The present canvas was first attributed to Salini by Federico Zeri on the basis of a comparison between the still life that appears in the foreground of this composition and the only known signed and dated still life by Salini, now in a private collection in Zurich. The principal element in the present still life is a large cabbage, positioned in the centre among a group of these vegetables, in addition to other fruit and vegetables, a wicker basket and insects. The similarity between the brushstroke and treatment of the still life elements in this work and in the Zurich painting was noted by Zeri, who thus considered this painting to constitute a new subject within the artist’s oeuvre.

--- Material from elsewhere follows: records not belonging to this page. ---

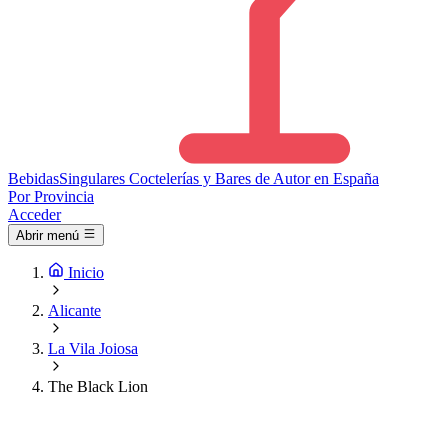
Bebidas
Singulares
Coctelerías y Bares de Autor en España
Por Provincia
Acceder
Abrir menú
Inicio
Alicante
La Vila Joiosa
The Black Lion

The influence of Caravaggio is evident in Salini’s painting in the lighting, the choice of setting and background and the type of figure that recalls those to be seen in Caravaggio’s earliest genre paintings. The powerful, dynamic depiction of the cabbages, which are arranged parallel to the lower edge of the painting, has been noted. In contrast, the draughtsmanship is slightly harsh, as is the modelling of the shadows that create the notably geometrical forms of the young man’s head and body. Various authors have noted the similarity between this figure and others by Michelangelo Cerquozzi, suggesting that the two artists may have collaborated at some point. A comparable figure by Cerquozzi, for example, is the young man in his canvas Boys collecting Fruit in the Museo Nacional del Prado, Madrid. That figure is depicted full-length but aside from that difference, the face, tilt of the head, facial features, half-smile and open shirt revealing part of his shoulder and torso are all clearly similar to the present boy. Attention has also been drawn to the parallels between the present boy and a figure of Bacchus attributed to the Master of the Acquavella Still Life. Depicted more than half-length, Bacchus is crowned with vine leaves and lifts up a bunch of grapes that occupies a very similar position to the flask in the present painting.
Young Peasant with a Flask entered the Thyssen-Bornemisza collection in 1977. The painting was formerly in the Salavin collection in Paris.